As a final example, consider the (2, 7) convolutional code used in the Voyager messages. It has coding polynomials g0 = [1,1,1,1,0,0,1] and g1 = [1,0,1,1,0,1,1] which results in the following

(+)------------(+)--(+)--(+)--(+) ---> t0
 ^              ^    ^    ^    ^
 |              |    |    |    |
 m6 < m5 < m4 < m3 < m2 < m1 < m0 <--- s
 |    |         |    |         |
 v    v         v    v         v
(+)--(+)-------(+)--(+)-------(+) ---> t1

Additional Notes on Convolutional Encoding

The examples above provide the general idea, but these notes are important for understanding conventions and use of encoders.

Convolutional encoding follows a shift register model.
You can generate each "frame" of an encoding using a single matrix multiply.
Typically we write the output bitstream as the concatenation of each output frame, so an output [[1,0],[1,1],[0,1],[1,0],[1,1]] becomes the bitstream 1011011011.
We assume all of the registers are zeroed to start.
After the last source bit is sent, we send K more zeros to pad the message. This clears all of the remaining information from memory and sends it along the channel.

Examples

For g0 = [1] encoding is the identity.
For g0 = [1], g1 = [1], g2 = [1] encoding is "repeat thrice".
For the (2,7) Voyager code above, sending the ASCII stream "hi", 0110100001101001 results in the output.

0011010111011001111010011101101001100000011100

a stream of (16*N + K*N) bits including the padding zeros.

Convolutional Decoding

The key to decoding a convolutional code efficiently under potential errors (bit-flips) introduced by the communication channel is to think of the shift register encoding circuit as a finite state machine (FSM).

In particular, an (N, K) code has 2^K states and emits N symbols (bits) on transition.

As an observer of only the output bits the decoder must somehow model its best guess as to the internal state of the encoder. This is known as the maximum likelihood estimate of the encoder state. Once we have the MLE of the state trajectory of the encoder over the entire transmitted message we can read off m0 (and chop off the tail padding) to recover our best guess at the input message.

Since an (N, K) encoder sends N bits for every one input bit it's likely that even if some number of those transmitted bits are flipped it won't prevent the MLE from still being accurate to the source message. This is where the robustness of the convolutional code comes from.

==================================================

→ QUESTIONS ON THE MATERIAL
a) In the convolutional coding text, how many states does an (N, K) code have?
b) Write the passage that would come after the last sentence of the convolutional coding text.
The listing was taken from a separate source.

→ DATA BLOCK
==================================================

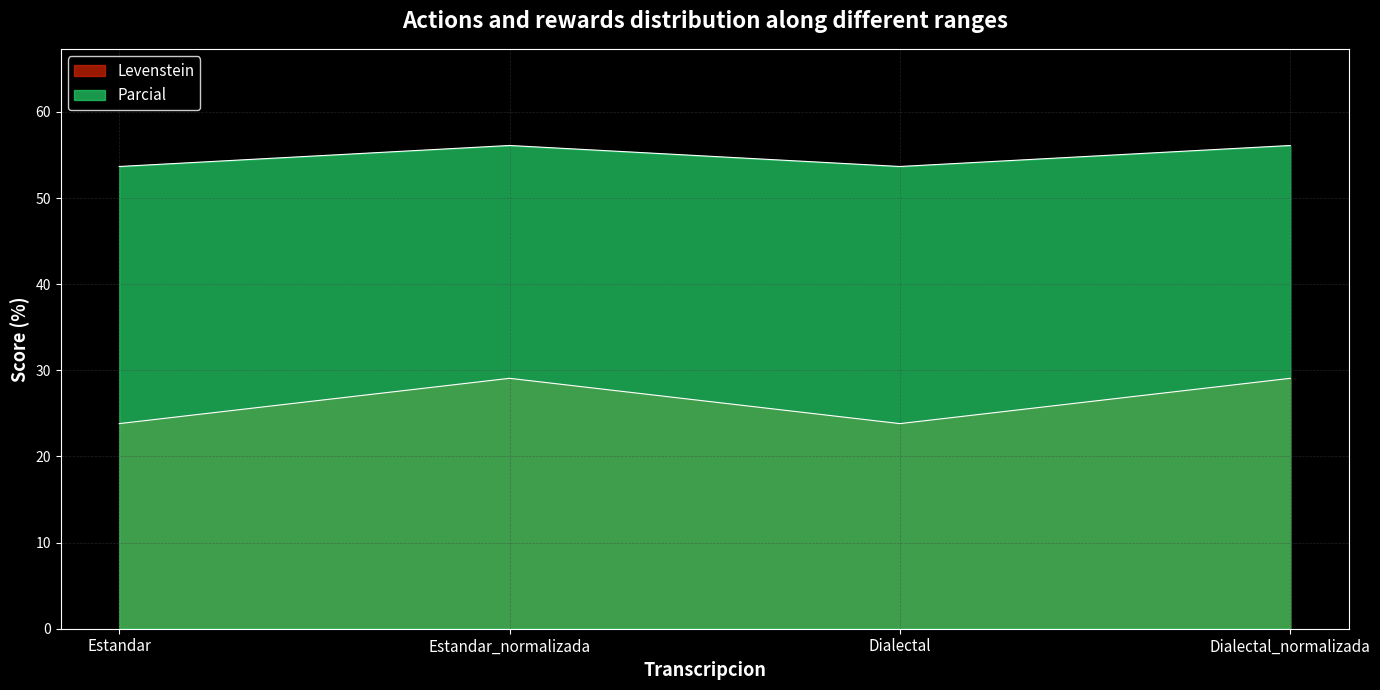

What is the total value across all series at Dialectal_normalizada?

85.2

==================================================

→ ANSWERS FOR THE TASKS
a) An (N, K) code has 2^K states.

b)
The next question to tackle is how to create an MLE of the internal state of a FSM given only its emitted output. For this, we'll consider a small but non-trivial example (2,2) code with g0 = [0,1] and g1 = [1,1]. Since K=2 there are 4 internal states of the encoder: s=00, 01, 10, and 11. The encoder begins in state 00 and we can model the system's responses to an input bit of 0 or 1.

If the first input bit is 0 then the new state is 00 (still) and the encoder emits the bits s*g0 = 0 and s*g1 = 0 where (*) is the vector inner or "dot" product. If the first input were 1 instead then the new state is 10 and the encoder emits s*g0 = 0 and s*g1 = 1. What's important to note is that there are only two possible emissions from this first bit (00 and 01), but when we receive the first two bits there is a chance one has been flipped so we may actually observe any of the four possibilities 00, 01, 10, or 11.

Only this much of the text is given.